Work request
The records below hold a stretch from the line with "guide for beginners" through the line with "of other languages)"; return exactly those lines, ends included, and nothing more.

Start of Dataset

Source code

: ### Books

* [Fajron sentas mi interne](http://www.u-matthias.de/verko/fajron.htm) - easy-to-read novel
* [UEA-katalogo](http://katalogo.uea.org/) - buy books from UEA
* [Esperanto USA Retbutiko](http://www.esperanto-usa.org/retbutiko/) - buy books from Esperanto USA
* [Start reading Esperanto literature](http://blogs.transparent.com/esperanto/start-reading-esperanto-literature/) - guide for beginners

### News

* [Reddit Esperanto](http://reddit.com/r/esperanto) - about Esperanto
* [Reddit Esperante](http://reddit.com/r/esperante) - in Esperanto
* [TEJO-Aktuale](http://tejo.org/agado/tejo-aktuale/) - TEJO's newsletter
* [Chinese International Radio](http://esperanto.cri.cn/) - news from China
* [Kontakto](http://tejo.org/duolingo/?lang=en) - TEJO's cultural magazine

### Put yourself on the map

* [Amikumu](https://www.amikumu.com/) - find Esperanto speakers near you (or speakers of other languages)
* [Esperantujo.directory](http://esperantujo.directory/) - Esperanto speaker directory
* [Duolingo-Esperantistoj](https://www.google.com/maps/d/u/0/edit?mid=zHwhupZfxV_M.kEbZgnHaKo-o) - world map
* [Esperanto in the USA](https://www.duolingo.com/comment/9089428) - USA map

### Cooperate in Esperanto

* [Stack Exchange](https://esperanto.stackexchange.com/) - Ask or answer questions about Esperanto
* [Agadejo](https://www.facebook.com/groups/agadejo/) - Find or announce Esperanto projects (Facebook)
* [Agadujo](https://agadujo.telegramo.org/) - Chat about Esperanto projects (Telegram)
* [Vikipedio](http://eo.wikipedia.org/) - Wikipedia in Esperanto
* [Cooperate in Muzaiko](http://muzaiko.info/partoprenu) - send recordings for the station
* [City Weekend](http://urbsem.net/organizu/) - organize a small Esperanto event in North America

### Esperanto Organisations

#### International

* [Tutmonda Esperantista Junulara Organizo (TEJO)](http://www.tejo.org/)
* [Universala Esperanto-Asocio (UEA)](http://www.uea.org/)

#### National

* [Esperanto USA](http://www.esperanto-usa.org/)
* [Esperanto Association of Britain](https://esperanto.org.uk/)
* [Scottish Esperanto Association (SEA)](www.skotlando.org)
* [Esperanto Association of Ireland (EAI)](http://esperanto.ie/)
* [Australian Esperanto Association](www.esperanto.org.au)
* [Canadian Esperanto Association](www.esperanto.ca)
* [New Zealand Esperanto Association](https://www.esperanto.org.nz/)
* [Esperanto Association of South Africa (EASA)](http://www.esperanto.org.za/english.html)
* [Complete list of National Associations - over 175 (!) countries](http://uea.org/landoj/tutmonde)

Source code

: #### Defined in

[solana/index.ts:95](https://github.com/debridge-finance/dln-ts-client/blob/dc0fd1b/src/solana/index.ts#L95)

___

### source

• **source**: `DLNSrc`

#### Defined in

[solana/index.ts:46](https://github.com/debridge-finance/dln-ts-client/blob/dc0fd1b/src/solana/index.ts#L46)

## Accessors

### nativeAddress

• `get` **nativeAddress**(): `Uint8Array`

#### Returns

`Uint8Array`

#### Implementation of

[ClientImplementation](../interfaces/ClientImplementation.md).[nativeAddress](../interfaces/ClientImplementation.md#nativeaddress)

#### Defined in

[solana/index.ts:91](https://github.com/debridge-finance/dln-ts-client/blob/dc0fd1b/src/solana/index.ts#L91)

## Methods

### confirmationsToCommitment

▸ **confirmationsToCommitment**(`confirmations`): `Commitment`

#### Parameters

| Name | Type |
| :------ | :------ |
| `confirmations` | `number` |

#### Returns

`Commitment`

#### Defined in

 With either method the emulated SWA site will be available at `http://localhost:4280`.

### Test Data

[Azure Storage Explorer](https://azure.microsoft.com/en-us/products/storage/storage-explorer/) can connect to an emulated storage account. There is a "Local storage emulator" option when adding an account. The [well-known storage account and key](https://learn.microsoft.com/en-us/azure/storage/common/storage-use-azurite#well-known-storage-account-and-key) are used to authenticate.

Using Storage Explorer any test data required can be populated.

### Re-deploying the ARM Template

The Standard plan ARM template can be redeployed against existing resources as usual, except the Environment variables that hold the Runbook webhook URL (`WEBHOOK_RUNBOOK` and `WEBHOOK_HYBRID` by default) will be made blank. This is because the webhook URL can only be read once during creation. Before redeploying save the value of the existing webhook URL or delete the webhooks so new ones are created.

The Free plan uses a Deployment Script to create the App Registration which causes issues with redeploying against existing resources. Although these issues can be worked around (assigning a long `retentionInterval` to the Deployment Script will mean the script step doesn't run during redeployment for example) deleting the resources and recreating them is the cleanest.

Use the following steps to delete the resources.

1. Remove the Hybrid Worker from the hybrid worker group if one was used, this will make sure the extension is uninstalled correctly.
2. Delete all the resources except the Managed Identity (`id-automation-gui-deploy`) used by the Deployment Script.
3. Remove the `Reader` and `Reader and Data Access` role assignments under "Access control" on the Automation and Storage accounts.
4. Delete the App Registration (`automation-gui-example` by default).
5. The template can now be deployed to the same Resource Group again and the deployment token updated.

End of Dataset

Result of the exercise
* [Start reading Esperanto literature](http://blogs.transparent.com/esperanto/start-reading-esperanto-literature/) - guide for beginners

### News

* [Reddit Esperanto](http://reddit.com/r/esperanto) - about Esperanto
* [Reddit Esperante](http://reddit.com/r/esperante) - in Esperanto
* [TEJO-Aktuale](http://tejo.org/agado/tejo-aktuale/) - TEJO's newsletter
* [Chinese International Radio](http://esperanto.cri.cn/) - news from China
* [Kontakto](http://tejo.org/duolingo/?lang=en) - TEJO's cultural magazine

### Put yourself on the map

* [Amikumu](https://www.amikumu.com/) - find Esperanto speakers near you (or speakers of other languages)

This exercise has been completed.